Le pape Urbain VIII reconnut roi de Portugal le Duc de Bragance, sans cesser de reconnoître, en cette qualité, Philippe II, à qui la révolution venoit d’enlever ce royaume.

Philippe V fut reconnu à Rome pour souverain légitime de l’Espagne ; mais le même pape[7], qui l’avoit reconnu[8], reconnut aussi dans la suite[9], en la même qualité, l’archiduc d’Autriche, qui fut depuis empereur sous le nom de Charles VI.

En abdiquant la couronne, un prince renonce au droit d’ambassade qui est attaché, non à sa personne, mais à sa souveraineté.

Les corsaires & les pirates[10] n’ont pas le droit d’ambassade. Si les princes de l’Europe reconnoissent les ministres d’Alger, de Tunis & de Tripoli, c’est parce qu’on suppose que les chefs de ces trois pays d’Afrique n’autorisent pas les pirateries ; c’est à cause de l’étendue de leurs possessions ; c’est parce qu’ils ont une république, une cour, un trésor, des citoyens ; c’est enfin à cause de leur liaisons avec l’empire Turc, dont ils sont tributaires.

Les écrivains politiques ont voulu établir des principes sur tout ; ils oublient que les états ne se conduisent guères que par des raisons de convenance & d’intérêt. Quelques auteurs ont examiné si le droit d’ambassade appartenoit aux vicaires généraux des Pays-Bas, aux gouverneurs du Milanez, aux vice-rois de Naples & de Sicile, lorsque ces divers pays dépendoient de la couronne d’Espagne. Les exemples qu’ils rapportent sont opposés les uns aux autres, & ils laissent la question indécise. Des princes ont reçu des ambassadeurs qui leur étoient envoyés par ces gouverneurs, d’autres ont refusé de les reconnoître.
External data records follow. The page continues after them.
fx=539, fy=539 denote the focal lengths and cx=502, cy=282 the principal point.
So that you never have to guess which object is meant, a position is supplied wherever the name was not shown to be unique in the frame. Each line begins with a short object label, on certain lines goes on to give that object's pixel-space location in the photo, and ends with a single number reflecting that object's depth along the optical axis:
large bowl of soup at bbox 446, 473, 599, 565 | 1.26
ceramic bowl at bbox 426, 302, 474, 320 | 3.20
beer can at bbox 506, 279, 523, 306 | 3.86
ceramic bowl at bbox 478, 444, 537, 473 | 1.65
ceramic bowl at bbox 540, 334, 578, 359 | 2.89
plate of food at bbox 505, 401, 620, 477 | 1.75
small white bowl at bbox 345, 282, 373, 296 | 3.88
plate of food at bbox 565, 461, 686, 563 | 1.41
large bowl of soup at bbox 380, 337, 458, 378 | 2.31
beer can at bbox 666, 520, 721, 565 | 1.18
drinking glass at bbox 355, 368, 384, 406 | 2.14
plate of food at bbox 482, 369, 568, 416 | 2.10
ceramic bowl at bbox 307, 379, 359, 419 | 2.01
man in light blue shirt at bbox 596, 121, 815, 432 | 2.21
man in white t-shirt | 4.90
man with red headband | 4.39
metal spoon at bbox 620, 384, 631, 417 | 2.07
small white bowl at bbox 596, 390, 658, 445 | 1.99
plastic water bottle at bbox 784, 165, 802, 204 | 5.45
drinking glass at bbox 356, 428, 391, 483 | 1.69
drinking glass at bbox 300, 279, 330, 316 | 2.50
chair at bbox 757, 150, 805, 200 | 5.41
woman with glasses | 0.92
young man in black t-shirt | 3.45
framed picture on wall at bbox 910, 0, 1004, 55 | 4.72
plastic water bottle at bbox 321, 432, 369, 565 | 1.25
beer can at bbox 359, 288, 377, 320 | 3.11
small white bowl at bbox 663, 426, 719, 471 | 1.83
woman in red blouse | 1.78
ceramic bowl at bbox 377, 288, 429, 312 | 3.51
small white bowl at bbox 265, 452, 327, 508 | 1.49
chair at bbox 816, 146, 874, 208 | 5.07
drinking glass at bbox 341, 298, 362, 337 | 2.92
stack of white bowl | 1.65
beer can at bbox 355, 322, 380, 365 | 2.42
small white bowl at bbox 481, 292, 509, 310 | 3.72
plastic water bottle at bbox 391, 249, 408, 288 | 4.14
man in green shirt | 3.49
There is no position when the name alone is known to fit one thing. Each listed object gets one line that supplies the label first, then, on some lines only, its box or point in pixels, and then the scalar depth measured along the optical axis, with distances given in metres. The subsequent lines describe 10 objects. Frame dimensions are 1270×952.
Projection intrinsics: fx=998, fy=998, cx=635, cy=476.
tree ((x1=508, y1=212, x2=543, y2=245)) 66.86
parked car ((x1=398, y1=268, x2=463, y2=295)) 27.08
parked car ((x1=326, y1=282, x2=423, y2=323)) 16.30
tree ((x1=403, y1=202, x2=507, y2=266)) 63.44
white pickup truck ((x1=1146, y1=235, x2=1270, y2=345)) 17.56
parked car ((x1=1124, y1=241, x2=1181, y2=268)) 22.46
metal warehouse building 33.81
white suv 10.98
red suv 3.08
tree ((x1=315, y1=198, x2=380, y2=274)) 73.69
Il ne s’agit pas ici du fait, mais du droit.

En pareils cas, il faut toujours examiner quelle est l’étendue de la commission du gouverneur. Ainsi lorsque Louis XII, roi de France, envoya le cardinal d’Amboise dans le Milanez ; il lui accorda des lettres patentes qui l’établissoient son lieutenant général & le représentant de sa personne. Les mêmes lettres lui donnoient le pouvoir de traiter avec les princes, de leur envoyer des ambassades & d’en recevoir, de faire généralement tout ce que le roi pourroit faire en personne. Si les gouverneurs envoyés par l’Espagne dans les Pays-Bas, étoient munis des mêmes lettres, ils avoient sûrement le droit d’ambassade.

  1. En 1659, Mazarin qui négocioit la paix des Pyrénées, refusa de le voir. Voyez dans les lettres de Mazarin, celle qu’il écrivit à le Tellier, le 28 d’octobre 1659.
  2. Depuis 1651
  3. En 1655, il eut ordre de sortir de France
  4. Jacques II.
  5. Guillaume III.
  6. Par l’article III du traité de Riswick.
  7. Clément XI.
  8. En 1701.
  9. En 1709.
  10. Voyez l’article Corsaires & l’article Pirates, où l’on explique la différence qu’il y a entre les corsaires & les pirates.